She went to the living room, .38 in hand, before I was dressed. I changed my mind, yelled for her to wait for me to open the door. Her skin was still damp and she smelled like hot love and interrupted orgasm wrapped around sudden concern and profound anger. The swarthy Eskimo wanted any woman who had dared come to my door this early to know this was her goddamn territory. She had cheated on me with the Russian and was still convinced I had a chick on the side. Her guilt needed me to be as wrong as she was so she could validate herself, could have a reason to keep that expensive guitar her other lover had dropped in her lap for her birthday. I was away from Garrett, back to dealing with my personal life.
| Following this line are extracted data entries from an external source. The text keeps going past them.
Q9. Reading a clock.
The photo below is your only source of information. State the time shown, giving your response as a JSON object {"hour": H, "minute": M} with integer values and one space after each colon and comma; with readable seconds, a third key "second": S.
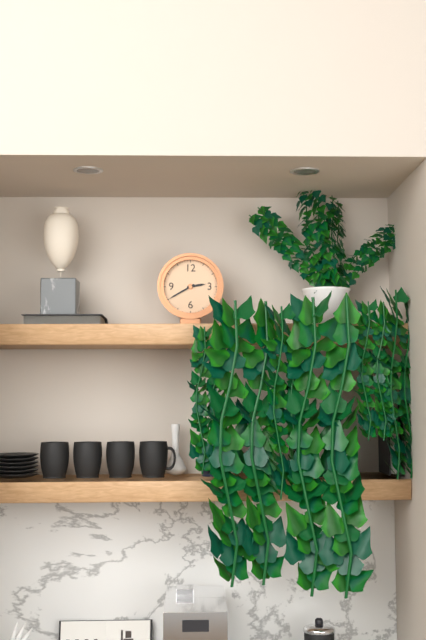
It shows {"hour": 2, "minute": 40}
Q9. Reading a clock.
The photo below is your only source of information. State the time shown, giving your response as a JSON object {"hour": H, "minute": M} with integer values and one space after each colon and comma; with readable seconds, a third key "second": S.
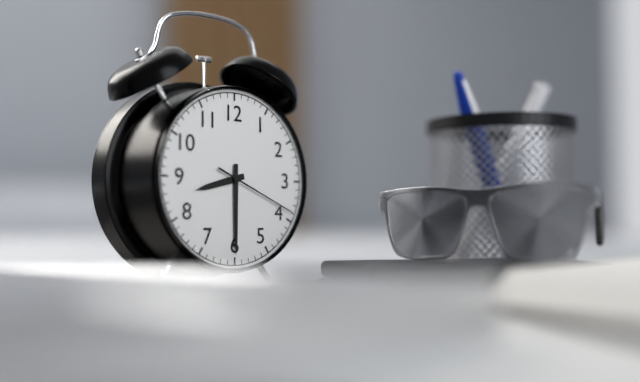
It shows {"hour": 8, "minute": 30, "second": 19}
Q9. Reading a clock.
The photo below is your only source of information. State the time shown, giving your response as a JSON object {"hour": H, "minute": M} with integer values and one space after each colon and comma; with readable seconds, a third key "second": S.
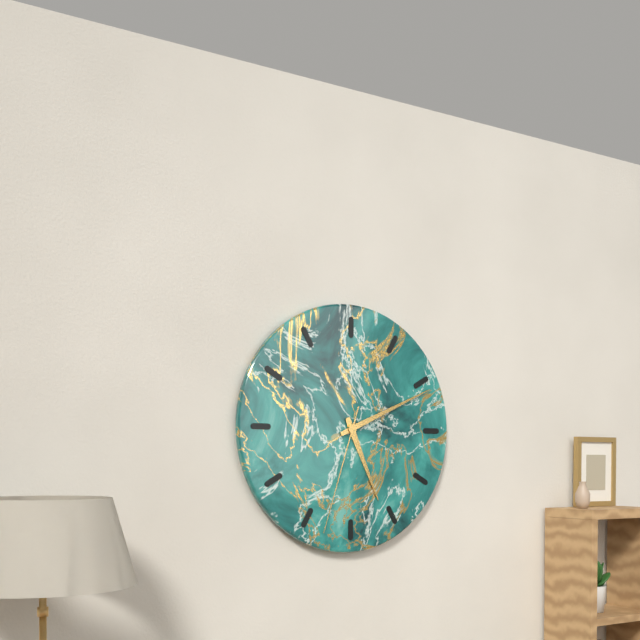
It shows {"hour": 5, "minute": 11, "second": 33}
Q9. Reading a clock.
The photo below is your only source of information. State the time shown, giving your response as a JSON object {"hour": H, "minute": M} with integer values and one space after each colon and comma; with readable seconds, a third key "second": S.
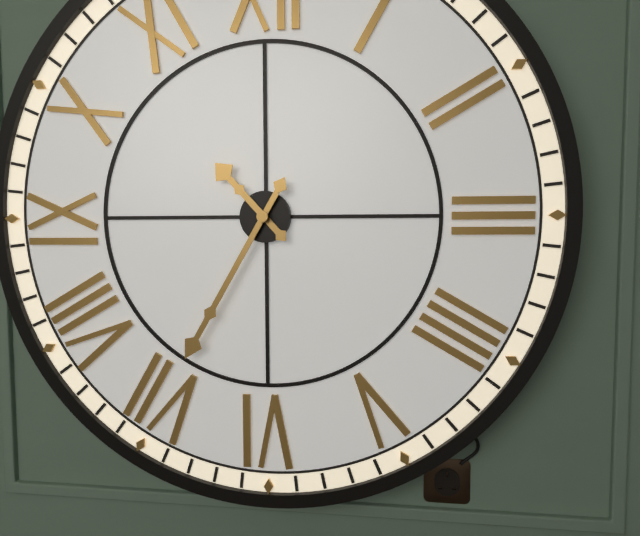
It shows {"hour": 10, "minute": 35}
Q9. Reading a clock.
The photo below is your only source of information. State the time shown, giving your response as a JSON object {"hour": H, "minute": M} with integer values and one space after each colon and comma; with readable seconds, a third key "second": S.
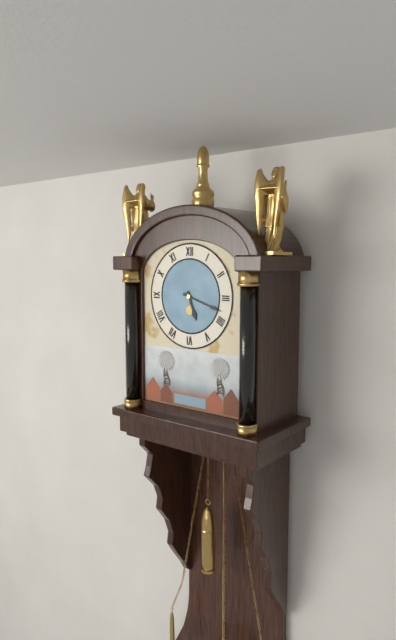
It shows {"hour": 5, "minute": 18}
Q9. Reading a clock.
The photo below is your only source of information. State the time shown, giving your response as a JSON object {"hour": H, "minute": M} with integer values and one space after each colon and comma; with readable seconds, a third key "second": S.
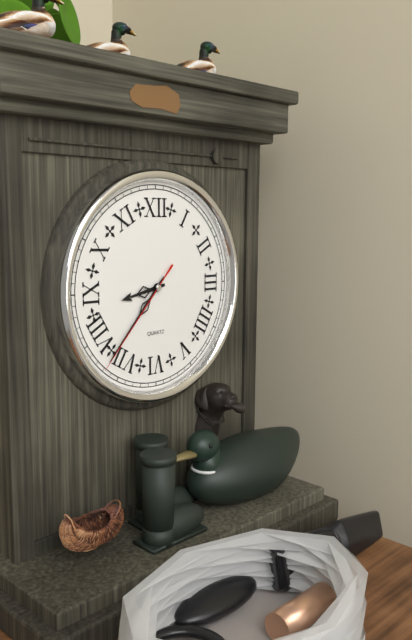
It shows {"hour": 8, "minute": 37, "second": 37}
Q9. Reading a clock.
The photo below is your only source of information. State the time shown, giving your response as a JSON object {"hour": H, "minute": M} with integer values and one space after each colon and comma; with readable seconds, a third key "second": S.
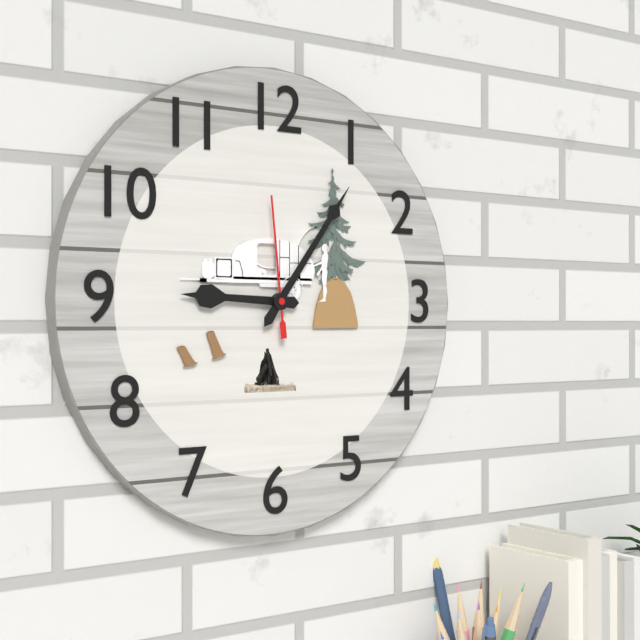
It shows {"hour": 9, "minute": 6, "second": 59}
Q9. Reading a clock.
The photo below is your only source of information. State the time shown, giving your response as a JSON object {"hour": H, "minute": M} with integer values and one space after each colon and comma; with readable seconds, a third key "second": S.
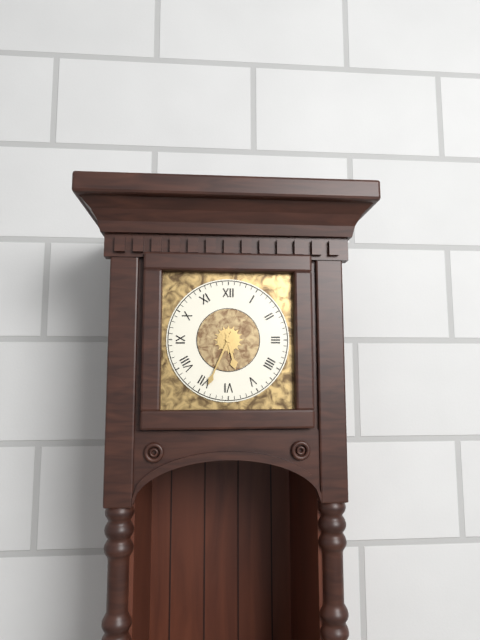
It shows {"hour": 5, "minute": 34}
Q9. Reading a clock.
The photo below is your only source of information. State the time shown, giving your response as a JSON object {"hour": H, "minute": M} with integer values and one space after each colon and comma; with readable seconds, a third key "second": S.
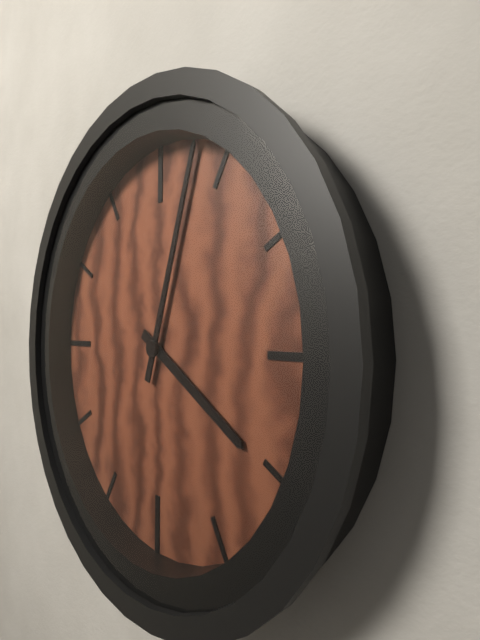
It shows {"hour": 4, "minute": 3}
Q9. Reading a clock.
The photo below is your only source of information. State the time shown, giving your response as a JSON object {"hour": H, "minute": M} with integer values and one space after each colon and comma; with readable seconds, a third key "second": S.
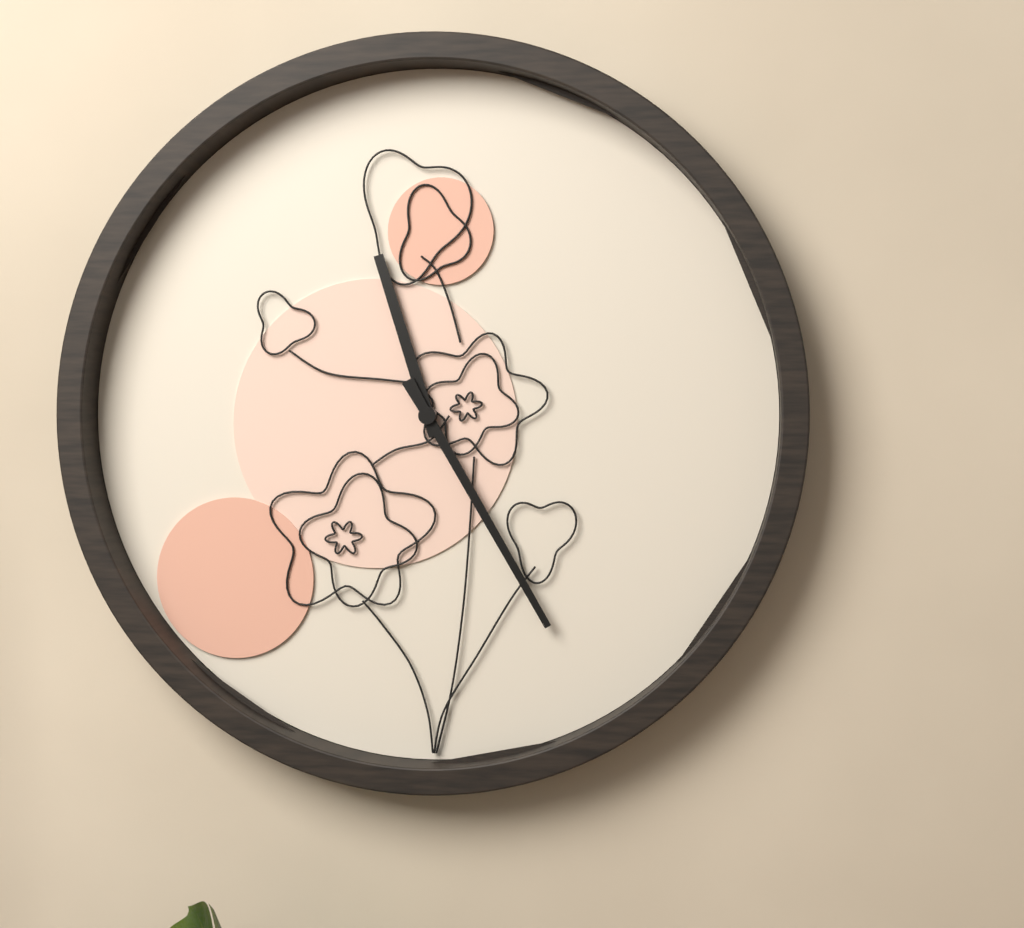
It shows {"hour": 11, "minute": 25}
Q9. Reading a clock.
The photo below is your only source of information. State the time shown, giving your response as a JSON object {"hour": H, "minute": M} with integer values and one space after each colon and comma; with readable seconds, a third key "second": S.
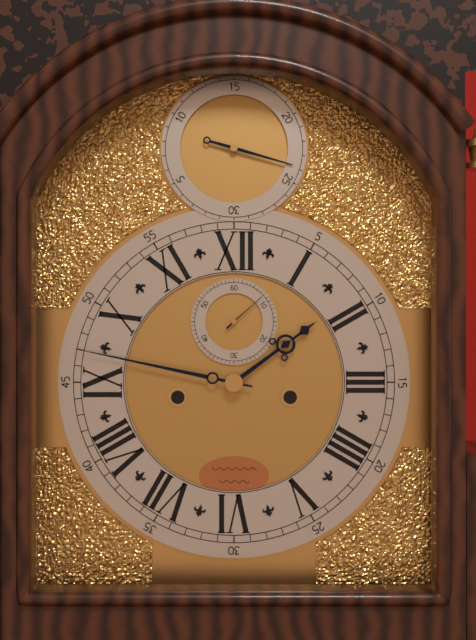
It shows {"hour": 1, "minute": 47}
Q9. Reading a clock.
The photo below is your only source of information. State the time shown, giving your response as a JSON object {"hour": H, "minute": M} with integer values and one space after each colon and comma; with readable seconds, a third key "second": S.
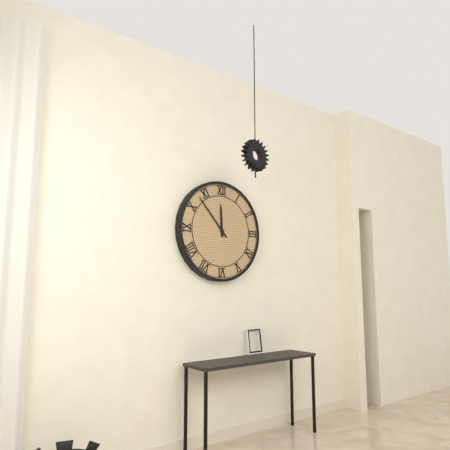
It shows {"hour": 11, "minute": 53}
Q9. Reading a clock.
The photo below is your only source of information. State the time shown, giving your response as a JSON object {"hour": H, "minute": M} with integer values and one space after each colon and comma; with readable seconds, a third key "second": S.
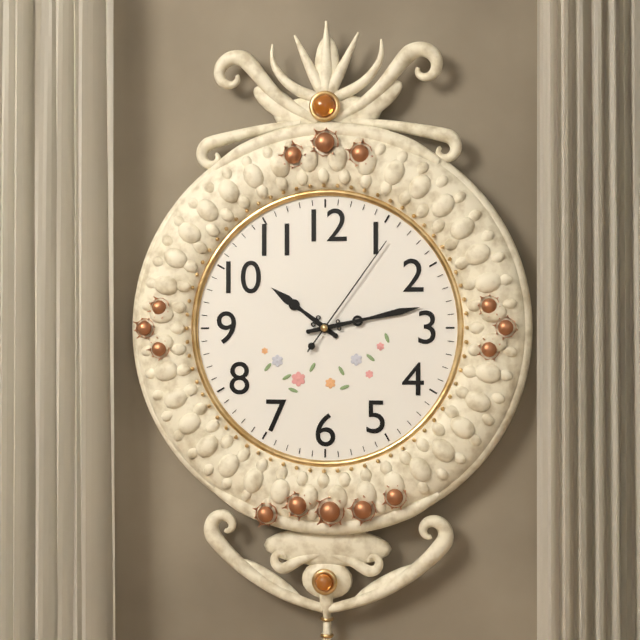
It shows {"hour": 10, "minute": 13, "second": 6}
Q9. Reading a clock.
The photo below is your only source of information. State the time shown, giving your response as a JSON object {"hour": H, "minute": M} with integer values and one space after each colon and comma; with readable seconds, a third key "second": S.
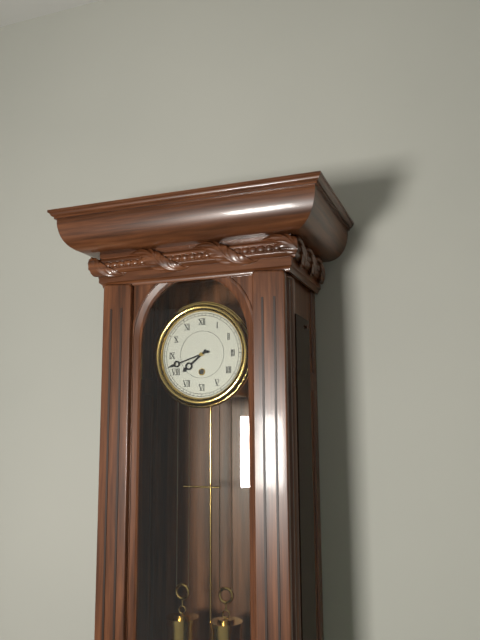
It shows {"hour": 7, "minute": 42}
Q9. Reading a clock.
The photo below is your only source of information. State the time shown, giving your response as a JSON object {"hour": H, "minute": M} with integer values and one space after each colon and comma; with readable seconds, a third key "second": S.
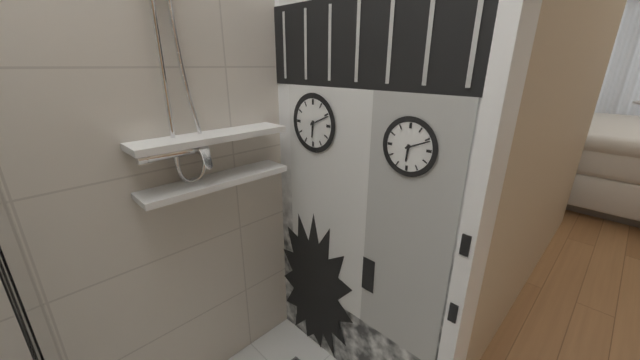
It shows {"hour": 6, "minute": 11}
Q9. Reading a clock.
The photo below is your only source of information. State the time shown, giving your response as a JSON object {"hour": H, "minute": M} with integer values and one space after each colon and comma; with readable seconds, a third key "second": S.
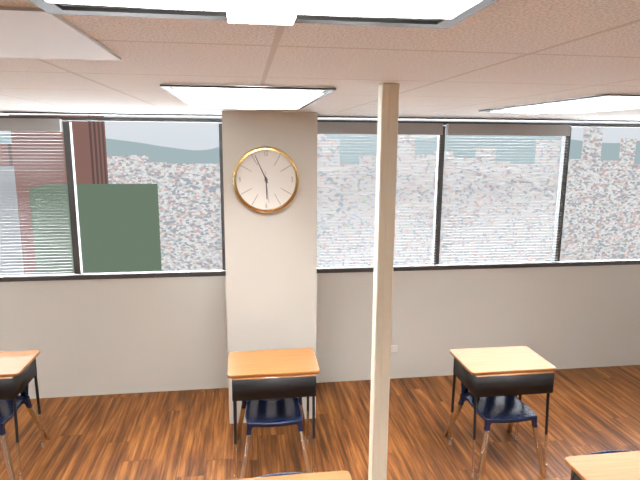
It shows {"hour": 5, "minute": 56}
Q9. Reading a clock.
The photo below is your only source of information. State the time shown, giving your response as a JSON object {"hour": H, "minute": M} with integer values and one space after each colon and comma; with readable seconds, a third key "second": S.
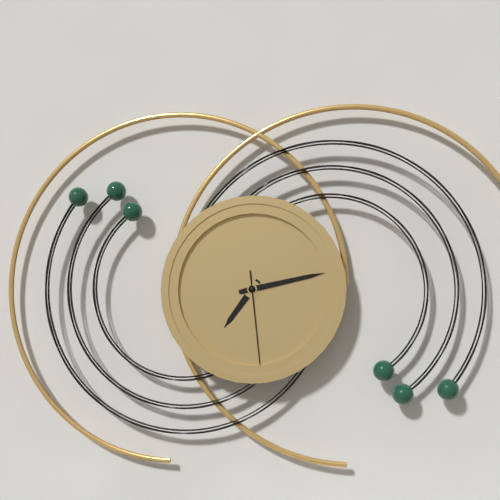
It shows {"hour": 7, "minute": 13, "second": 29}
She had searched, needed me to have another lover. Her wish had almost come true last night. I would have crossed the pond.
Because of that guitar. I would have crossed that pond to make myself feel better.
But instead, I almost ended up drowning in a pond in a former sundown town.
I looked out the window. Saw Bernice. She saw me and walked away. Then she came back, laughing, her company at her side, his arms around her. I walked away from my window.
Rachel Redman opened the front door and attitude filled up the apartment.
Negativity came in like a monsoon. There was chatter out front.
I had to wait for my erection to wane. Even after I came, it took a moment. I didn’t want to run to the door fluffed. Especially if it was the cops. Slave catchers would yell I had a gun in my crotch and then I’d be the next resident of Hashtag City. Rachel took her temper to the door and I took my aches and pains to the bathroom, washed up, cooled down, wiped sweat from my brow. I pulled on a fresh pair of joggers and a Black Panther T-shirt. I could barely stay upright.
My house had gone silent.
Then Rachel Redman called, “Sweetheart, can you come here please?”
“What’s wrong?”
“Come tell me who this thirsty thot is, the one who was thumping at your damn door.”
When I stepped into the living room, I saw that my next problem was waiting, dressed in leggings and a red hoodie, her hair now four shades of green with blues and pinks, covered with a pink scarf, almost like a hijab. Margaux was here. Like her mother, she had a lot of nerve.
CHAPTER 34
I GUESS I felt the same way Garrett did when he came home and saw me and Jake Ellis in his kitchen. Margaux was seated on the big sofa. All tats and body piercings on skin pastier than the flesh of Mrs. Garrett. Rachel Redman was across from her on the love seat, my .38 on the small table next to her, the barrel pointed toward a wall. Anger danced with embarrassment.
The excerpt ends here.